**Exercise goal**:
Output the data below only from the line containing "We are featured" up to and including the line containing "Babylon in Flames", exact and with the pictures left out.

**Dataset records**:
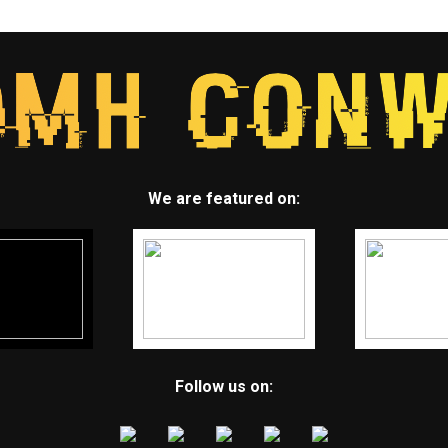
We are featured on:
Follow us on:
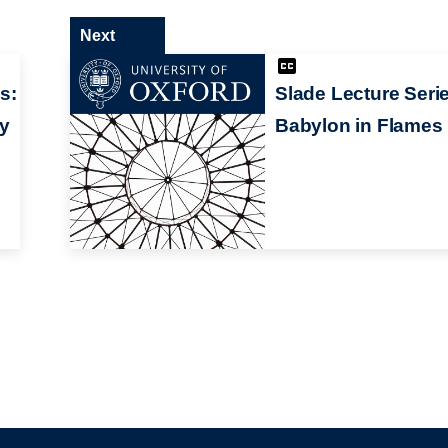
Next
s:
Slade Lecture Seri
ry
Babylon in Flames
--
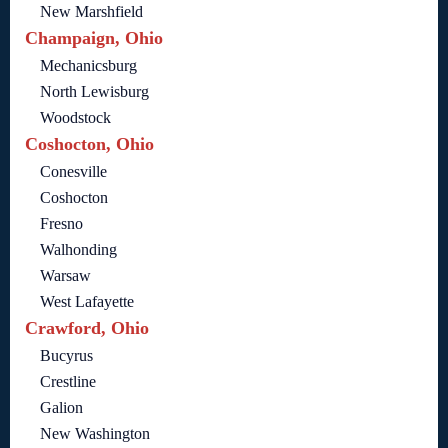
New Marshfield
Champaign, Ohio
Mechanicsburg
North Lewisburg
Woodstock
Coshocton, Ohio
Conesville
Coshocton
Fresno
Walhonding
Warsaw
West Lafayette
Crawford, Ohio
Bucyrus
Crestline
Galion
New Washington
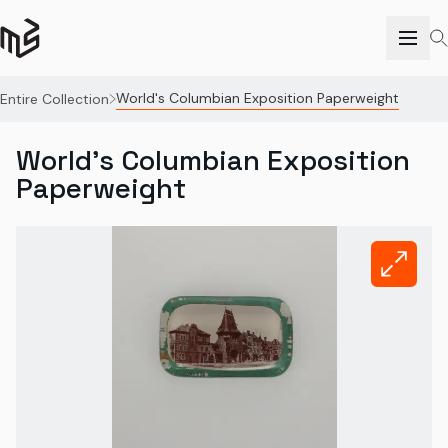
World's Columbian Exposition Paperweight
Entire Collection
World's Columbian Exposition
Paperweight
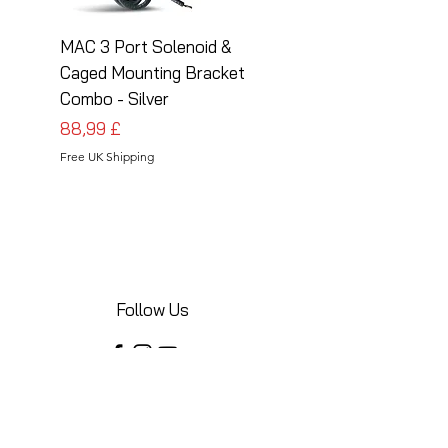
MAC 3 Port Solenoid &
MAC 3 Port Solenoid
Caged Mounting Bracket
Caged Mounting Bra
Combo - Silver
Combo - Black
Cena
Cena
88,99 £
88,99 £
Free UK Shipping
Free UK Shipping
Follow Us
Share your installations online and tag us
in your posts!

**Task answer**:
We are featured on:
Follow us on:
Next
s:
Slade Lecture Seri
ry
Babylon in Flames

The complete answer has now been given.